Friday, June 22, 2012

Our guest blogger today is improvisation assistant Caroline Horton.




            As the improvisation assistant, I was able to see a side of the students that most faculty, staff, and counselors weren’t able to experience. The students were able to take a break from their disciplines, let loose, and most importantly, laugh.



            Regina Saisi, a native San Franciscan, has made the trek to Quartz Mountain for years now to teach the improv classes. Regina is a part of a three-person traveling improv troupe based out of San Francisco.  She has been in the improv theater world for more than twenty-five years and has no intentions of quitting anytime soon.




            There were three improv sessions every day, each comprised of students from different disciplines: choir, ballet and modern; acting, creative writing, drawing/printmaking, and photography; and orchestra. It was a delight not only to see the students lose all inhibitions and have some fun, but also to see the different disciplines working together. Each group developed their own sort of improv “personality.” The choir, ballet, and modern group were completely different than the acting, drawing/printmaking, creative writing, and photography group, from sense of humor to subject matter.

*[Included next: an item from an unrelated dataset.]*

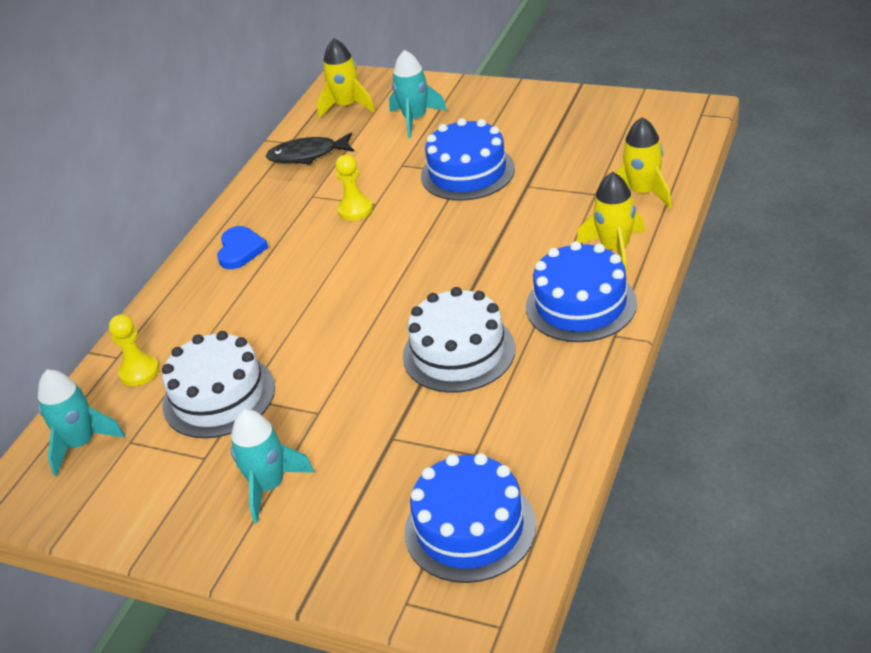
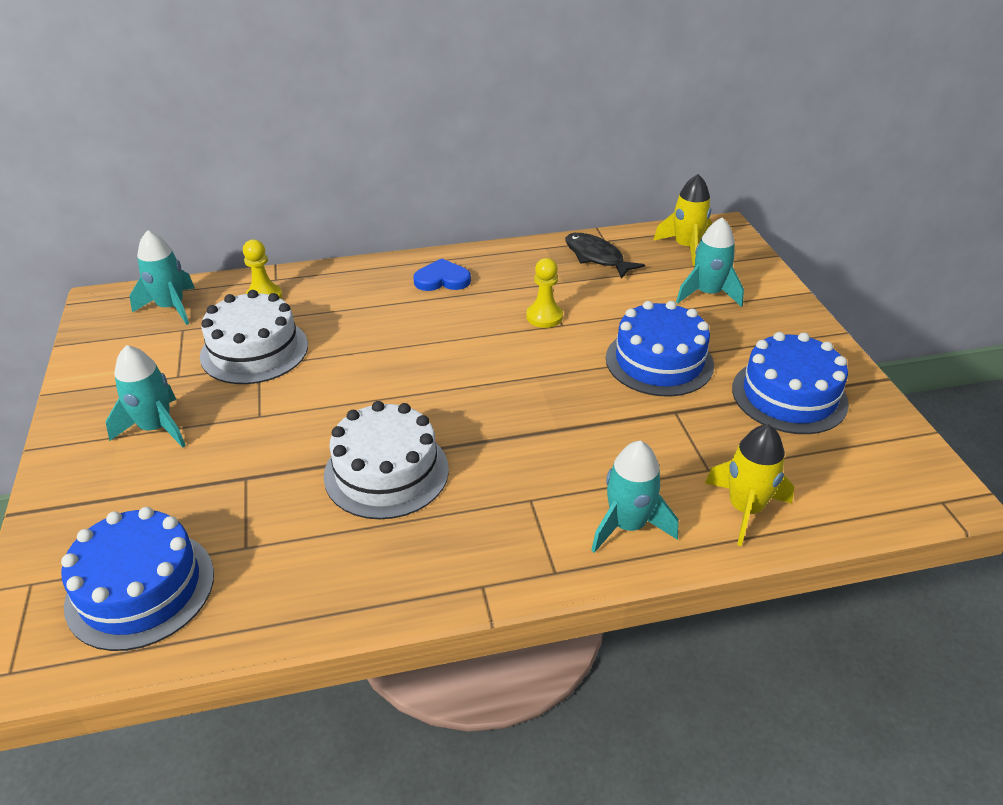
camera: 50 degrees right, 0 degrees up
blue heart [217,226,269,269] -> blue heart turned 150 degrees counterclockwise [413,258,471,291]
blue cake [526,241,637,342] -> blue cake moved to [732,332,849,434]
yellow rocket [577,172,645,273] -> turquoise rocket [591,441,678,553]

            Regina would sometimes tailor the exercises to fit each group. This either meant using an exercise that would be in the comfort zone of the disciplines in that group or completely out of the comfort zone. In this way, she was able to challenge the students and stimulate their imaginations. Men would play women and women would play men, creative writers would sing, and choir students would dance. The students learned that anything goes in improv and the goofier and less inhibited, the better.



            There were struggles in the first few classes. Students were afraid of not being funny or being made fun of for what they chose to do. Regina made all at ease with an exercise where every student had to go to one another, throw their hands in the air, and yell, “I FAILED!” She taught that it is okay to fail, everyone fails, and it is just part of the process. After this exercise, the students were more comfortable and relaxed with their peers. This made for an even better time.



            A favorite exercise across all groups was a role-playing one. In this exercise, two students have to explain to a teacher why their friend was late to school. While this explanation is happening, the “late” student is waiting outside so that (s)he does not hear the ludicrous explanation. Then, the “late” student has to come in and try to tell the teacher why (s)he was late, trying to corroborate the story the friends just told. How is the student supposed to do this? Only by watching the friends act out the wild scenario they had built. Regina said the crazier the story, the more fun it is, and this was definitely true. One group came up with this story:



The student was late because his grandmother got “bronchlotia” (an illness, they explained, that is a combination of getting bronchitis and then being allergic to lotion). An easy cure for this bronchlotia would be to go to the hospital, but the grandmother was a Christian Scientist and did not believe in hospitals, so INSTEAD, the late student had to ice down his grandmother with a mixture of ice and salt every few minutes, and THAT was why he was late.



Now, imagine two students acting that out and having a completely clueless student try to guess the story… hilarious. Not only were the actors having fun, but the audience was, too. The students could not stop laughing.




            A truly beautiful moment in improv happened on the last day with the choir, ballet, and modern group. The exercise Regina was doing involved her playing music randomly and then one, two, three, or all of the students dancing to it in whatever fashion they wanted. Everyone was having fun, some choir students pretending to do ballet, ballet students acting like they were at a hoppin’ club, modern students doing tribal dances, and then the song “I Want You Back” by the Jackson 5 came on and every single student started to sing. There was a mixture of beautifully trained chorus voices with perfect pitch hitting breathtaking notes, and the obviously untrained students belting it out, not caring in the least that they couldn’t sing at all. The choir was dancing and the dancers were singing, and it was an amazing moment of unity. Their disciplines collided, and you could tell a connection formed between them that had not been there before.



            When the class was over, girls and boys left the room arm in arm, singing, skipping, and laughing. The transformation that happened in fifty-five minutes was stunning. It is cases like that that prove the pure power and magic that OSAI has to offer.